Florida passed a law making doctor shopping illegal. However, what must the state prove to establish that a person has broken the doctor shopping law and illegally obtained drugs without a prescription? Is it a crime if the patient fails to tell the doctor that he/she has seen another doctor and obtained a similar drug prescription within the last 30 days? Or, is it only a crime if the doctor or other medical personnel asks the patient if he/she has seen a different doctor and obtained a drug prescription within the last 30 days and the patient withholds that information or lies about it? The former places the affirmative duty on the patient to tell the doctor about a similar doctor visit. The latter places the initially duty on the doctor or doctor’s assistant and then requires the patient to tell the truth about other doctors and prescriptions. Of course, when talking about a serious felony charge in Florida, the distinction is important.

Specifically, the Florida law on doctor shopping makes it illegal for a person to withhold information that he/she has received a controlled substance or a prescription for a controlled substance within the past 30 days when seeking a controlled substance or a prescription for a controlled substance from a doctor. Does a person commit felony doctor shopping in Florida if he/she goes to an orthopedic doctor on Monday and gets a prescription for Oxycontin, sees another orthopedic doctor on Wednesday and gets a prescription for Oxycontin and then visits a pain management doctor on Friday to get a prescription for Hydrocodone if no one ever asks the patient if he/she has been to any other doctors within the past 30 days and the patient stays silent on the issue? The Florida doctor shopping law, as it is written, is not clear because it does not specifically indicate whether the patient has the duty to disclose a recent prescription for a drug or merely must truthfully answer the question about a recent drug prescription when asked.

A recent case in Florida (not in Jacksonville’s appellate district) addressed this issue.

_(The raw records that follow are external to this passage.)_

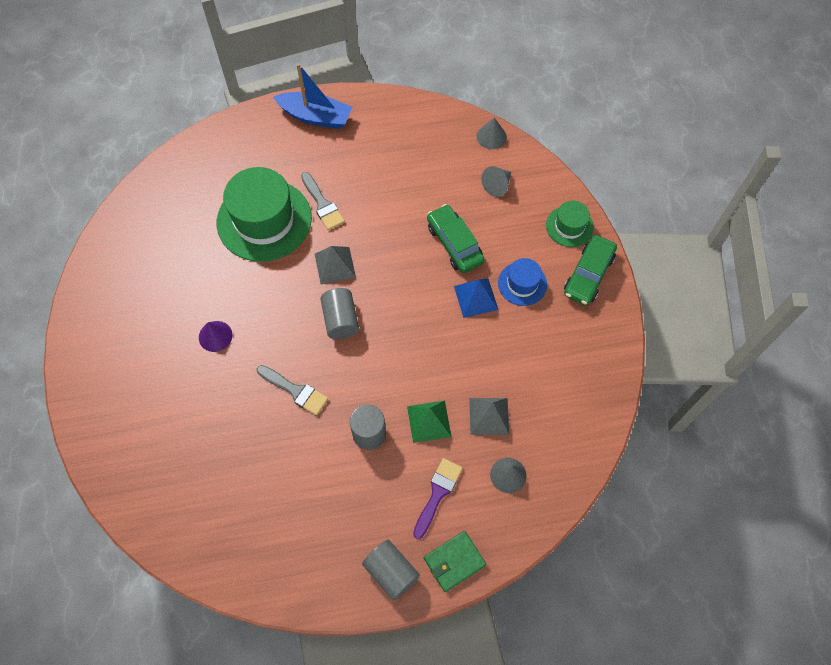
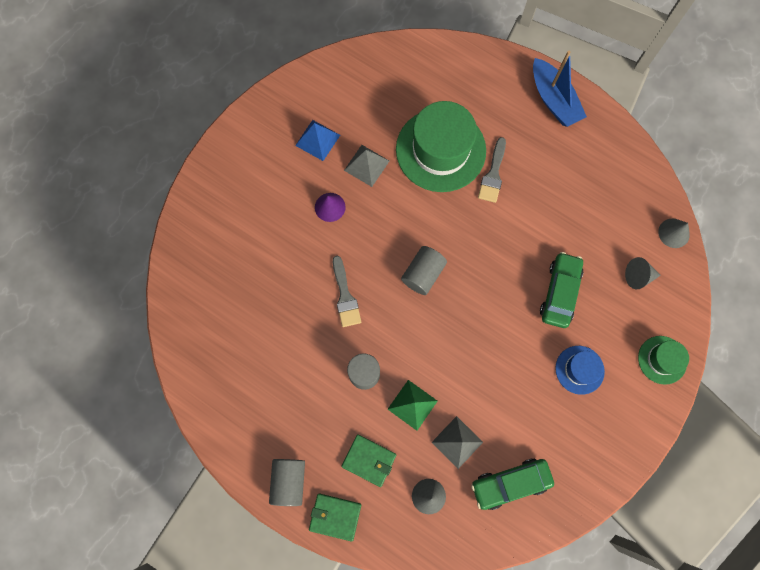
camera: 45 degrees right, 10 degrees up
(335, 265) = (457, 229): grey pyramid -> grey pyramid (366, 165)
(437, 493) = (369, 460): purple brush -> green wallet
(476, 298) = (534, 348): blue pyramid -> blue pyramid (317, 140)
(588, 275) = (637, 410): green car -> green car (510, 483)

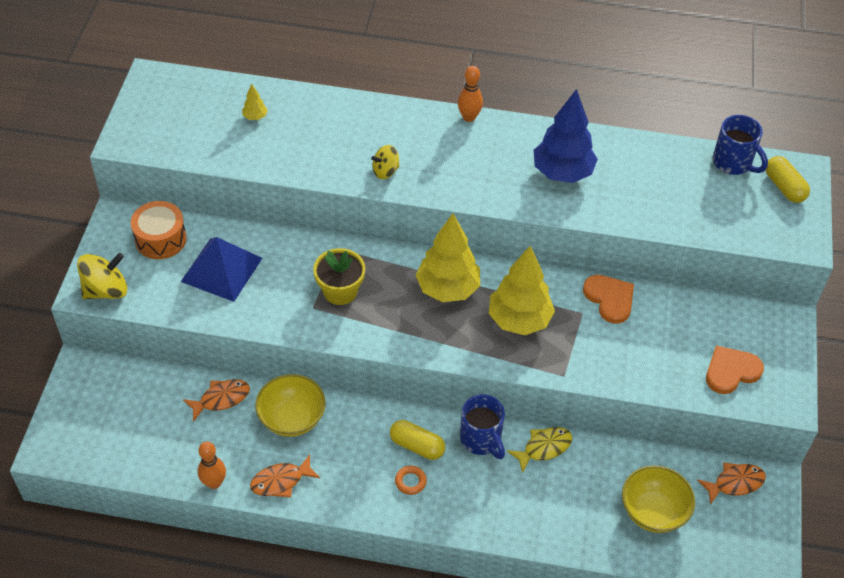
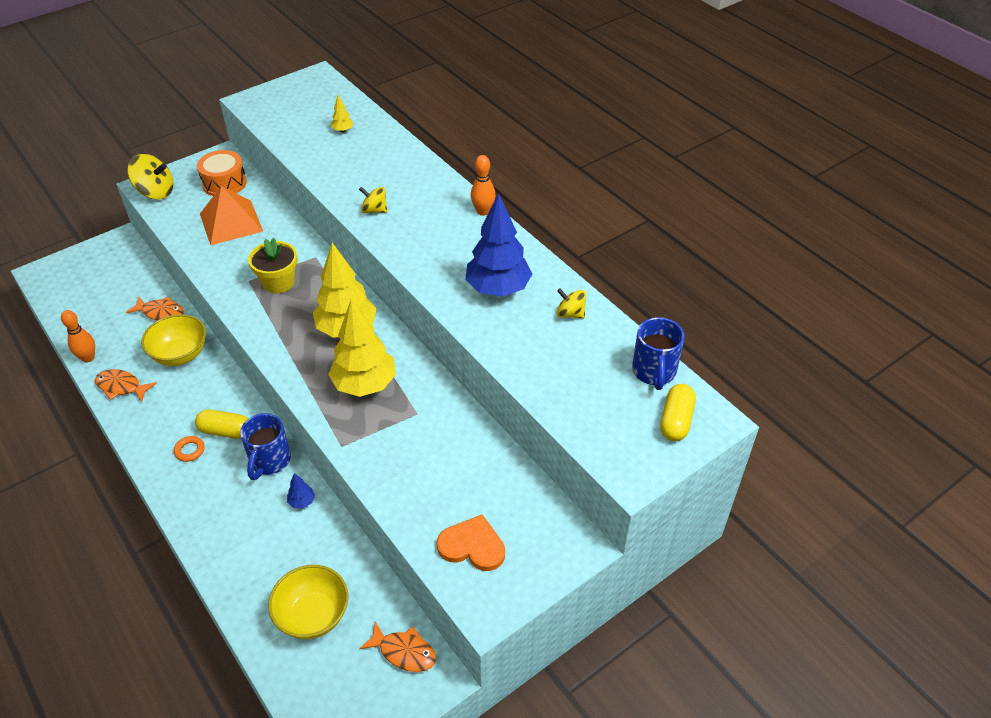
camera: 45 degrees right, 5 degrees down
(222, 269) = (231, 222): blue pyramid -> orange pyramid
(417, 446) = (225, 431): yellow capsule -> yellow capsule turned 60 degrees counterclockwise
(544, 448) = (302, 502): yellow fish -> blue tree
(610, 299) = (451, 419): orange heart -> none
(632, 158) = (570, 314): none -> yellow spinning top

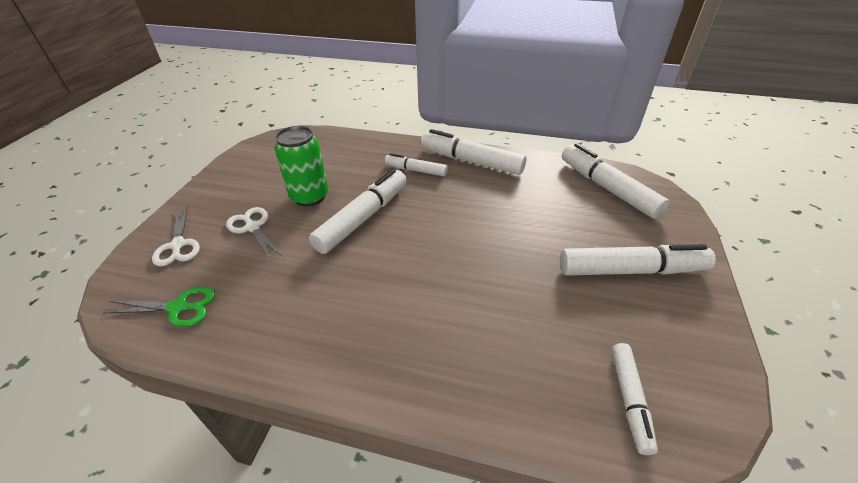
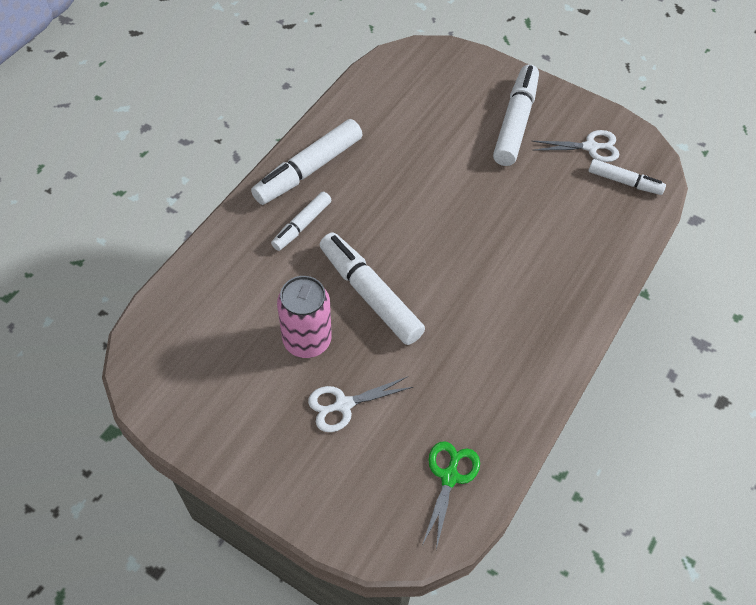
camera: 75 degrees left, 15 degrees up
(178, 245) = (346, 486): white scissors -> white scissors (590, 147)
(310, 197) = (307, 340): green can -> pink can
(607, 188) = (406, 83): white marker -> none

In that case, the court held that it is the patient’s duty to inform the doctor that he/she had seen a doctor and received a similar drug prescription within the past 30 days when the patient is seeking a drug prescription. In other words, if a patient is presently seeking a prescription for a controlled substance from a doctor, he/she must affirmatively disclose that he/she has seen a different doctor who gave him/her a similar drug prescription within the past 30 days, if that is the case. In order for the crime of doctor shopping to be committed, there is no requirement that the doctor or a doctor’s assistant first ask the patient if he/she has recently seen a different doctor and been given a similar drug prescription.

While this case does clarify the Florida doctor shopping law as it is written, it still leaves room for ambiguity. This affirmative duty on the patient to disclose a recent drug prescription only applies where the patient is presently seeking a drug prescription. Therefore, if a patient sees a doctor for the second time in a week with complaints of serious pain with the idea of getting a drug prescription, but does not specifically ask for the prescription, the patient would not have to disclose the prior doctor visit and prescription and could not be guilty of doctor shopping under this recent case.